──────── Exercise data ────────
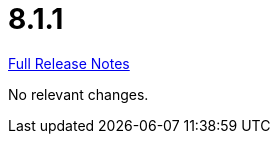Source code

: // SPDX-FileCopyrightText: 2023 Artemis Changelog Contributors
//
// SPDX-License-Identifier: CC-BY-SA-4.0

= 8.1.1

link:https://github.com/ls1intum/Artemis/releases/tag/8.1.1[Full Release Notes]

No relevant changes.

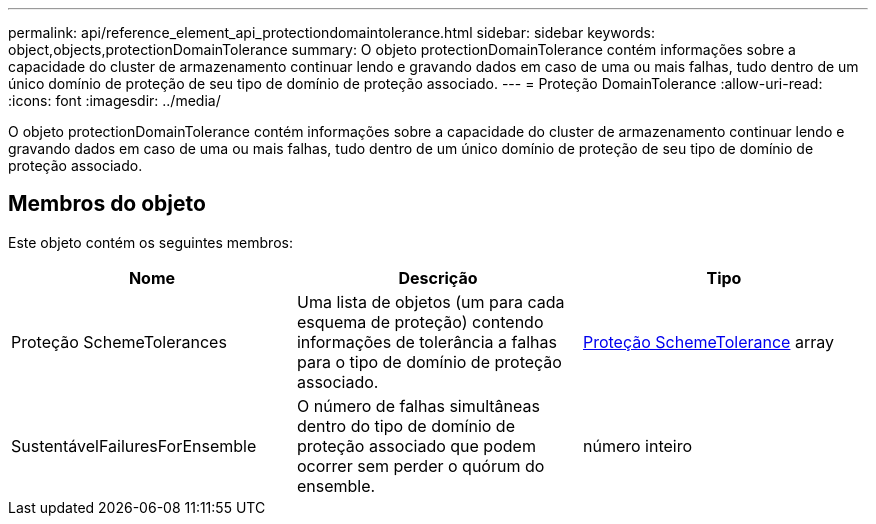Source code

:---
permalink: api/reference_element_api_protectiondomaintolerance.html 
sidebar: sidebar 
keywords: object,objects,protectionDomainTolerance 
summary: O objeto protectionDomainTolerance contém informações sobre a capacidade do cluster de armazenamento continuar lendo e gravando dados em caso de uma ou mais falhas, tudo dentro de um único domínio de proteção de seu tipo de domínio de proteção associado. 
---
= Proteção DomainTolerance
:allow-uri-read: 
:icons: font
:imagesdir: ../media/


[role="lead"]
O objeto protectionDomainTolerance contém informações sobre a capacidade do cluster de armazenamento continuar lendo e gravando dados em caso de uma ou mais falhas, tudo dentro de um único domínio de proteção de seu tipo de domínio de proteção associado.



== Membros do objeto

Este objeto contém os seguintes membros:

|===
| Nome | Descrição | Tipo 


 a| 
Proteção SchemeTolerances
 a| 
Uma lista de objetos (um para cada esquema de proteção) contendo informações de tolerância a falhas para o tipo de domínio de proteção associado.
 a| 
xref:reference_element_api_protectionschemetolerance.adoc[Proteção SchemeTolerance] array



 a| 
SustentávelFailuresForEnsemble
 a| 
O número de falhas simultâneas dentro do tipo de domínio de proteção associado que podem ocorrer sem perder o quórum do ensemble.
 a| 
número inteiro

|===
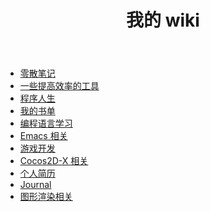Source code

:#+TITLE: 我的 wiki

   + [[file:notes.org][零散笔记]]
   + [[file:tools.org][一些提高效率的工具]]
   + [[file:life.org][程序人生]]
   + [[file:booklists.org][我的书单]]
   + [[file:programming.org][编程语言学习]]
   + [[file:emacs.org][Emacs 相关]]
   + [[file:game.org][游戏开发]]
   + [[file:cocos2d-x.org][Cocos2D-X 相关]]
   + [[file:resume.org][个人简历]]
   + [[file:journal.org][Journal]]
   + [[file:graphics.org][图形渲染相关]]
────────
▸ What to do:
Repeat only what lies between the start of the data and the end of the line containing "keywords: object,objects,protectionDomainTolerance", exactly, with pictures left out.

▸ Problem solution:
Source code

: // SPDX-FileCopyrightText: 2023 Artemis Changelog Contributors
//
// SPDX-License-Identifier: CC-BY-SA-4.0

= 8.1.1

link:https://github.com/ls1intum/Artemis/releases/tag/8.1.1[Full Release Notes]

No relevant changes.

Source code

:---
permalink: api/reference_element_api_protectiondomaintolerance.html 
sidebar: sidebar 
keywords: object,objects,protectionDomainTolerance 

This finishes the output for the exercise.